When Facebook appeared on the scene, an immediate generation/class gap opened between the adults/middle classes, who used Facebook, and the kids/chavs, who used MySpace (and then there was Bebo, for those for whom even MySpace was too intellectual, but we won't even go there). But I shied away even from this, deciding that it was better to have a handful of friends in real life whom one actually met face-to-face, and went for real drinks with in real pubs, than 500 "friends" most of whom you probably didn't even actually know, and wouldn't like even if you did; and besides, even Facebook seemed to suffer from a sort of debilitating infantilism, with its litany of superpokes, time-wasting games, throwing dead sheep at one's friends, and other such nonsense.
When, a year ago or so, I realized that I had somehow accrued a circle of actual friends - who were asking why I wasn't on Facebook - and was actually interested in what they were up to, I started getting my fiancée to add them to her page, but eventually she got so sick of this that I caved in and got my own account. In the first week or so, many hours were lost tracking down people I hadn't seen in years, seeing what my friends were up to, writing about what I was up to and generally trying to get my head around all of Facebook's various features - and the etiquette of its use.

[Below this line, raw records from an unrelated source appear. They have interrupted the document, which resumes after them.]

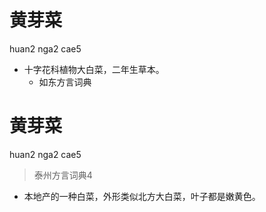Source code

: # 黄芽菜
huan2 nga2 cae5
+ 十字花科植物大白菜，二年生草本。
  * 如东方言词典

# 黄芽菜
huan2 nga2 cae5
> 泰州方言词典4
- 本地产的一种白菜，外形类似北方大白菜，叶子都是嫩黄色。
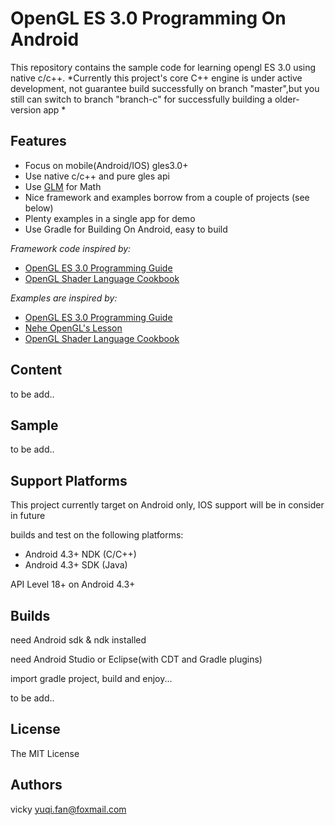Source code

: OpenGL ES 3.0 Programming On Android
===============================

This repository contains the sample code for learning opengl ES 3.0 using native c/c++.
*Currently this project's core C++ engine is under active development, not guarantee build successfully on branch "master",but you still can switch to branch "branch-c" for successfully building a older-version app *

## Features ##
* Focus on mobile(Android/IOS) gles3.0+
* Use native c/c++ and pure gles api
* Use [GLM](http://glm.g-truc.net/0.9.6/index.html) for Math
* Nice framework and examples borrow from a couple of projects (see below)
* Plenty examples in a single app for demo
* Use Gradle for Building On Android, easy to build

*Framework code inspired by:*

* [OpenGL ES 3.0 Programming Guide](http://www.opengles-book.com)
* [OpenGL Shader Language Cookbook](https://github.com/daw42/glslcookbook)

*Examples are inspired by:*

* [OpenGL ES 3.0 Programming Guide](http://www.opengles-book.com)
* [Nehe OpenGL's Lesson](http://nehe.gamedev.net/)
* [OpenGL Shader Language Cookbook](https://github.com/daw42/glslcookbook)

## Content ##
to be add..

## Sample ##
to be add..

## Support Platforms ##
This project currently target on Android only, IOS support will be in consider in future

builds and test on the following platforms:

* Android 4.3+ NDK (C/C++)
* Android 4.3+ SDK (Java)

API Level 18+ on Android 4.3+

## Builds ##
need Android sdk & ndk installed

need Android Studio or Eclipse(with CDT and Gradle plugins) 

import gradle project, build and enjoy...

to be add..

## License ##
The MIT License

## Authors ##
vicky yuqi.fan@foxmail.com

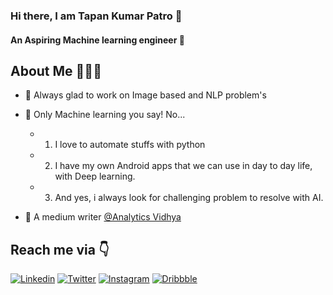 ### Hi there, I am Tapan Kumar Patro 👋


#### An Aspiring Machine learning engineer 🚀 

## About Me 🤷🏻‍♂️

* 📱 Always glad to work on Image based and NLP problem's

* 🐶  Only Machine learning you say! No... 
    * 1. I love to automate stuffs with python
    * 2. I have my own Android apps that we can use in day to day life, with Deep learning.
    * 3. And yes, i always look for challenging problem to resolve with AI.

* 🚀 A medium writer [@Analytics Vidhya](https://medium.com/@tapankumarpatro05)


## Reach me via 👇

[![Linkedin](https://img.shields.io/badge/LinkedIn-blue.svg?style=for-the-badge&logo=linkedin)](https://www.linkedin.com/in/tapankpatro/)
[![Twitter](https://img.shields.io/badge/Twitter-skyblue.svg?style=for-the-badge&logo=twitter)](https://twitter.com/Tapankumarpatro)
[![Instagram](https://img.shields.io/badge/Instagram-gray.svg?style=for-the-badge&logo=instagram)](https://www.instagram.com/patrotapan/)
[![Dribbble](https://img.shields.io/badge/Dribbble-pink.svg?style=for-the-badge&logo=dribbble)](https://dribbble.com/tapanParto)
<!-- [![Dev.to](https://img.shields.io/badge/Dev.to-black.svg?style=for-the-badge&logo=dev)](https://dev.to/sanjay_spikey)  -->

One of the nice things about it is being able to hide from your news feed the people who write loads of stuff you have no real interest in. The downside of this is, of course, that other people can hide you too, and you have no way of knowing whether they have done so. The irritation comes from realizing that you could be blindly posting your thoughts away into the ether, with the possibility that not a single person is actually looking at them. It becomes disconcerting and, ultimately, dispiriting when no-one comments on what you are writing - so much so, in fact, that I've already pretty much given up and rarely post anything on there anymore.
The verdict? Facebook is all right. Most of what's on there is rubbish, but it's pretty useful if, as I do, you have lots of family or friends who live far away and want to feel a bit more connected to them. The novelty soon wears off, however.